She stood by the door, waiting. She asked me if I were his wife. I said yes.
It seems she needed to take a look at him, she being a doctor and him a patient. He was in the shower, so we waited. I told her that his mouth was constantly in a rictus position. She wondered how I knew that term. I read a lot.
One of my favorite nurses chatted with me while we waited for him to get out of the shower. We talked about life, about being older, about money being tight and about things we’d like to do. The nurse laughed and smiled. We spoke about her concerns for him and I told her mine.
He spends a lot of time in his room now. He’s able to eat in his room since he wasn’t eating well in the dining room. The nurse was concerned that he’s not getting enough stimulation, being in his room. I let her know that the dining room and all of its craziness was too much stimulation for him. He likes being alone, quiet, watching TV, napping. He can do those things and not have to play Bingo with people who suffer from worse dementia than he, yelling out things that make no sense. She agreed.
In a few minutes, his shower was over. He was in his wheelchair. The nurse told him I was here and I saw his smile all the way down the corridor.
I went to his chair and gave him a kiss and a hug. He smiled. He shivered a little because he was cold from his shower. The doctor came upon us in the hall and held his hand all the way down to his room.
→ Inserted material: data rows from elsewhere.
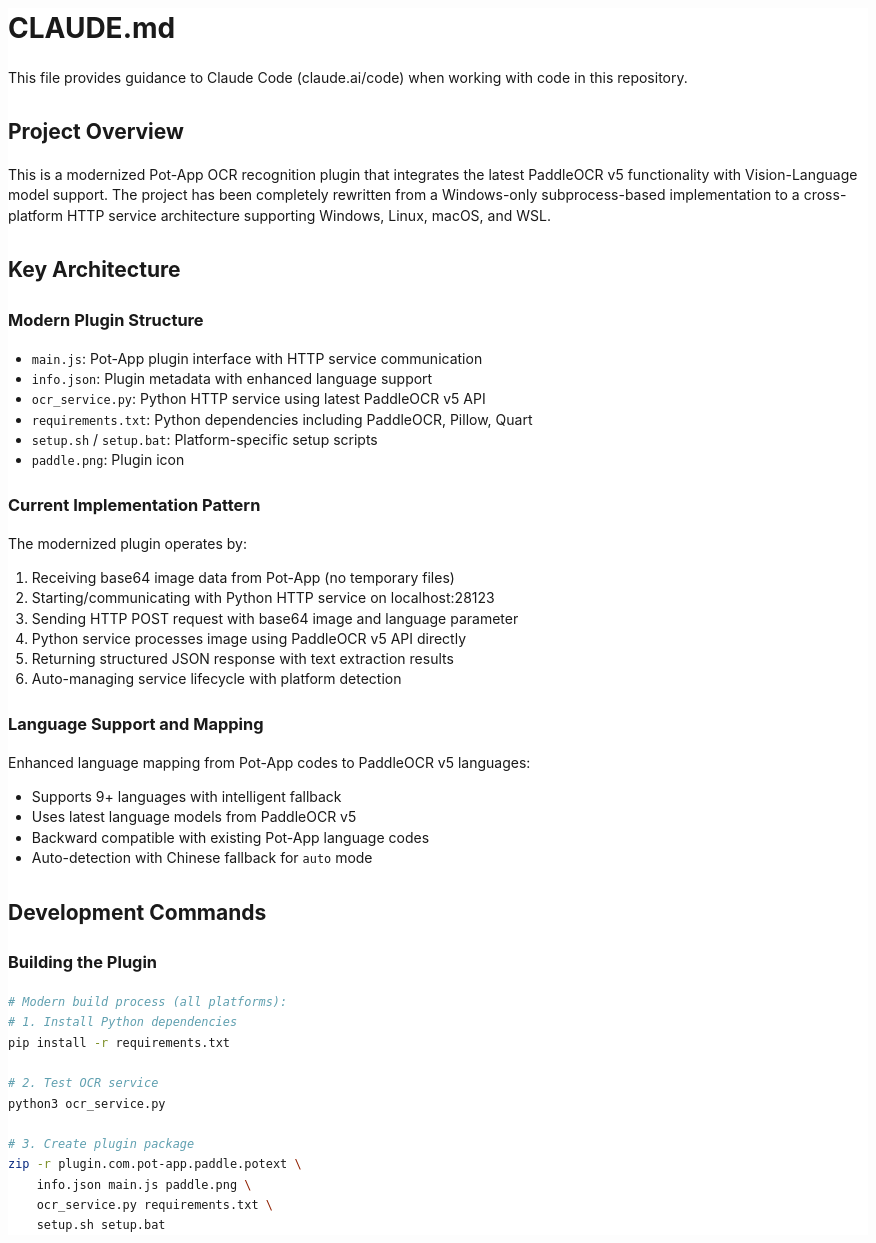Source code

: # CLAUDE.md

This file provides guidance to Claude Code (claude.ai/code) when working with code in this repository.

## Project Overview

This is a modernized Pot-App OCR recognition plugin that integrates the latest PaddleOCR v5 functionality with Vision-Language model support. The project has been completely rewritten from a Windows-only subprocess-based implementation to a cross-platform HTTP service architecture supporting Windows, Linux, macOS, and WSL.

## Key Architecture

### Modern Plugin Structure
- `main.js`: Pot-App plugin interface with HTTP service communication
- `info.json`: Plugin metadata with enhanced language support
- `ocr_service.py`: Python HTTP service using latest PaddleOCR v5 API
- `requirements.txt`: Python dependencies including PaddleOCR, Pillow, Quart
- `setup.sh` / `setup.bat`: Platform-specific setup scripts
- `paddle.png`: Plugin icon

### Current Implementation Pattern
The modernized plugin operates by:
1. Receiving base64 image data from Pot-App (no temporary files)
2. Starting/communicating with Python HTTP service on localhost:28123
3. Sending HTTP POST request with base64 image and language parameter
4. Python service processes image using PaddleOCR v5 API directly
5. Returning structured JSON response with text extraction results
6. Auto-managing service lifecycle with platform detection

### Language Support and Mapping
Enhanced language mapping from Pot-App codes to PaddleOCR v5 languages:
- Supports 9+ languages with intelligent fallback
- Uses latest language models from PaddleOCR v5
- Backward compatible with existing Pot-App language codes
- Auto-detection with Chinese fallback for `auto` mode

## Development Commands

### Building the Plugin
```bash
# Modern build process (all platforms):
# 1. Install Python dependencies
pip install -r requirements.txt

# 2. Test OCR service
python3 ocr_service.py

# 3. Create plugin package
zip -r plugin.com.pot-app.paddle.potext \
    info.json main.js paddle.png \
    ocr_service.py requirements.txt \
    setup.sh setup.bat
```
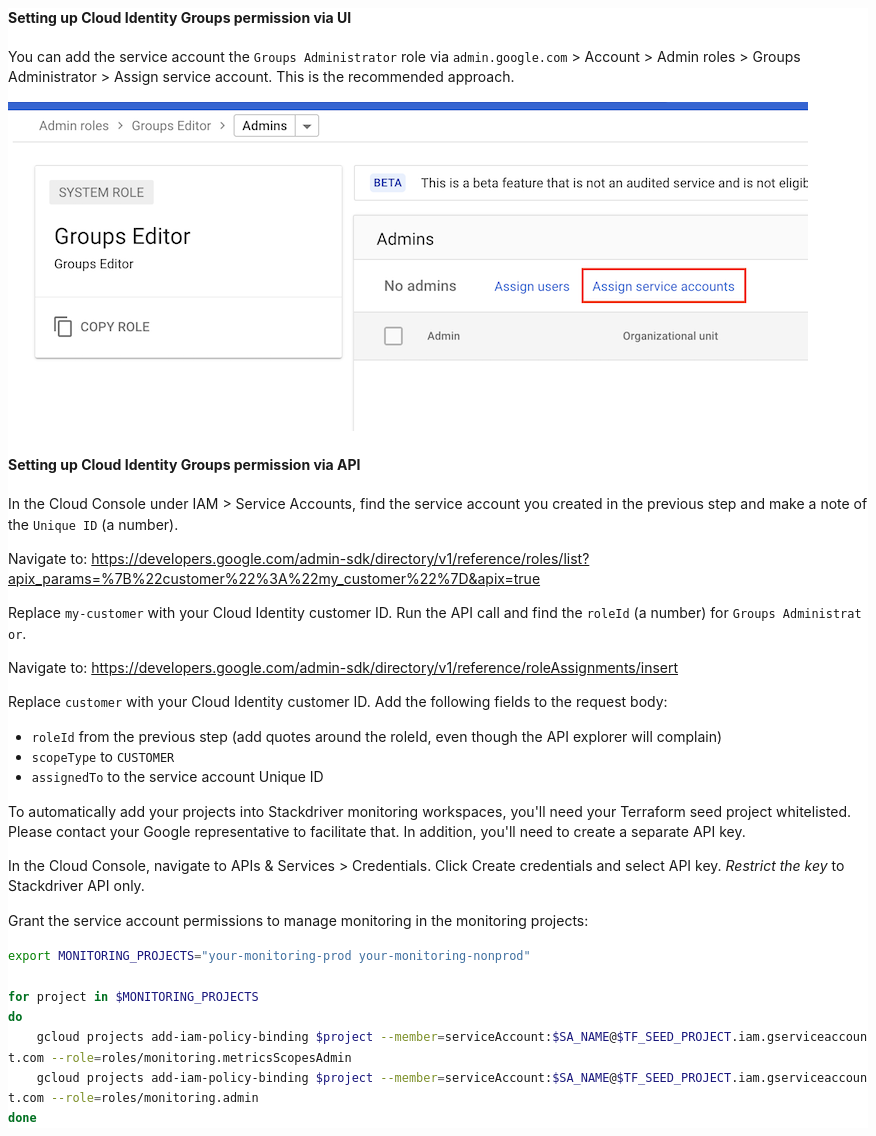 #### Setting up Cloud Identity Groups permission via UI

You can add the service account the `Groups Administrator` role via `admin.google.com` > Account > Admin roles > Groups Administrator > Assign service account. This is the recommended approach. 

![Service account setup](img/google-admin-sa.png)

#### Setting up Cloud Identity Groups permission via API

In the Cloud Console under IAM > Service Accounts, find the service account you created in the previous step and make a note of the `Unique ID` (a number).

Navigate to: https://developers.google.com/admin-sdk/directory/v1/reference/roles/list?apix_params=%7B%22customer%22%3A%22my_customer%22%7D&apix=true

Replace `my-customer` with your Cloud Identity customer ID. Run the API call and find the `roleId` (a number) for `Groups Administrator`.

Navigate to: https://developers.google.com/admin-sdk/directory/v1/reference/roleAssignments/insert

Replace `customer` with your Cloud Identity customer ID. Add the following fields to the request body:
- `roleId` from the previous step (add quotes around the roleId, even though the API explorer will complain)
- `scopeType` to `CUSTOMER`
- `assignedTo` to the service account Unique ID

To automatically add your projects into Stackdriver monitoring workspaces, you'll need your Terraform seed project
whitelisted. Please contact your Google representative to facilitate that. In addition, you'll need to create a 
separate API key.

In the Cloud Console, navigate to APIs & Services > Credentials. Click Create credentials and select API key.
*Restrict the key* to Stackdriver API only. 

Grant the service account permissions to manage monitoring in the monitoring projects:
```sh
export MONITORING_PROJECTS="your-monitoring-prod your-monitoring-nonprod"

for project in $MONITORING_PROJECTS
do
    gcloud projects add-iam-policy-binding $project --member=serviceAccount:$SA_NAME@$TF_SEED_PROJECT.iam.gserviceaccount.com --role=roles/monitoring.metricsScopesAdmin 
    gcloud projects add-iam-policy-binding $project --member=serviceAccount:$SA_NAME@$TF_SEED_PROJECT.iam.gserviceaccount.com --role=roles/monitoring.admin
done
```
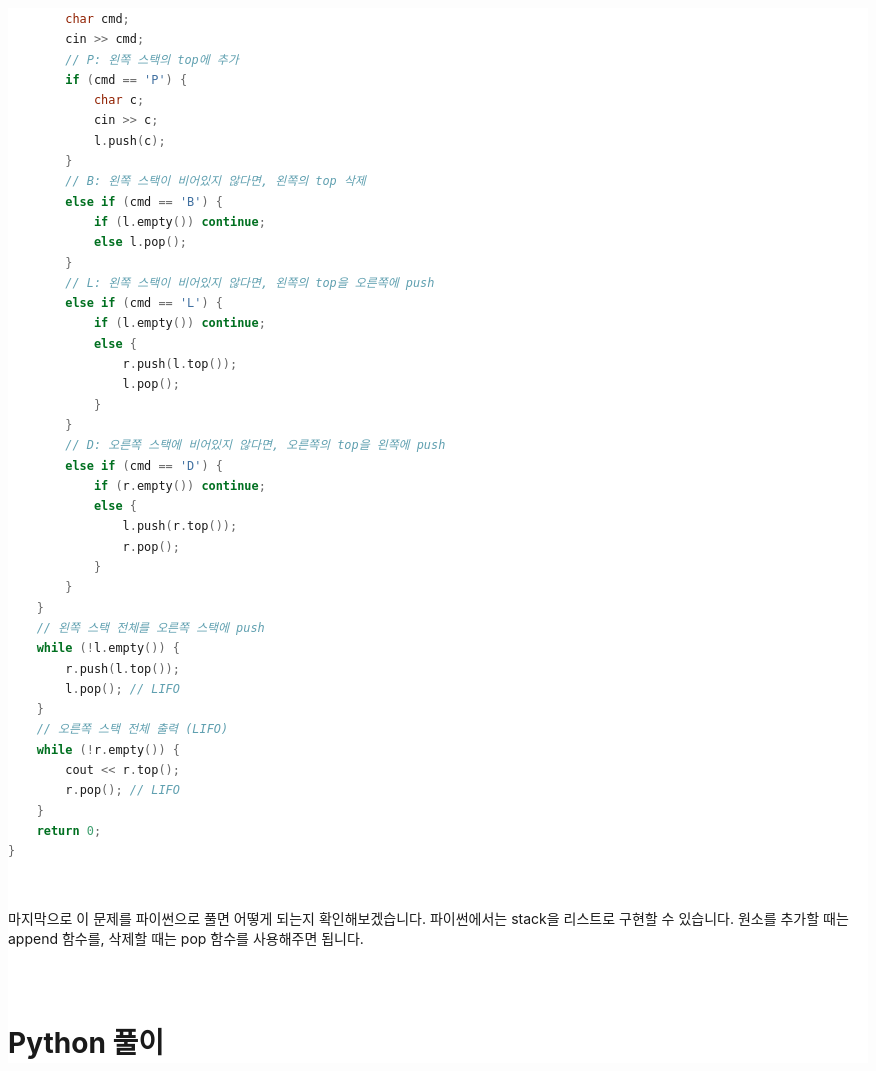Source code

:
 ```cpp
        char cmd;
        cin >> cmd;
        // P: 왼쪽 스택의 top에 추가
        if (cmd == 'P') {
            char c;
            cin >> c;
            l.push(c);
        }
        // B: 왼쪽 스택이 비어있지 않다면, 왼쪽의 top 삭제
        else if (cmd == 'B') {
            if (l.empty()) continue;
            else l.pop();
        }
        // L: 왼쪽 스택이 비어있지 않다면, 왼쪽의 top을 오른쪽에 push
        else if (cmd == 'L') {
            if (l.empty()) continue;
            else {
                r.push(l.top());
                l.pop();
            }
        }
        // D: 오른쪽 스택에 비어있지 않다면, 오른쪽의 top을 왼쪽에 push
        else if (cmd == 'D') {
            if (r.empty()) continue;
            else {
                l.push(r.top());
                r.pop();
            }
        }
    }
    // 왼쪽 스택 전체를 오른쪽 스택에 push
    while (!l.empty()) {
        r.push(l.top());
        l.pop(); // LIFO
    }
    // 오른쪽 스택 전체 출력 (LIFO)
    while (!r.empty()) {
        cout << r.top();
        r.pop(); // LIFO
    }
    return 0;
}
```

<br>

마지막으로 이 문제를 파이썬으로 풀면 어떻게 되는지 확인해보겠습니다. 파이썬에서는 stack을 리스트로 구현할 수 있습니다. 원소를 추가할 때는 append 함수를, 삭제할 때는 pop 함수를 사용해주면 됩니다.

<br>

# Python 풀이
She spoke with him about his difficulty swallowing and he agreed he’d been having trouble. She voiced concern over his weight loss, as had I. It’s hard to put on weight when you have trouble swallowing. She too saw the rictus with his teeth clenched tight together.
We spoke about the progression of his disease and what we would need to do to make him comfortable now and later. She listened. She listened.
Today I go back, with our son, for a Father’s Day Cookout. We’re taking his gift, a brand new watch. He loves watches. He’ll be so happy. We love being able to bring him joy, if only just a little.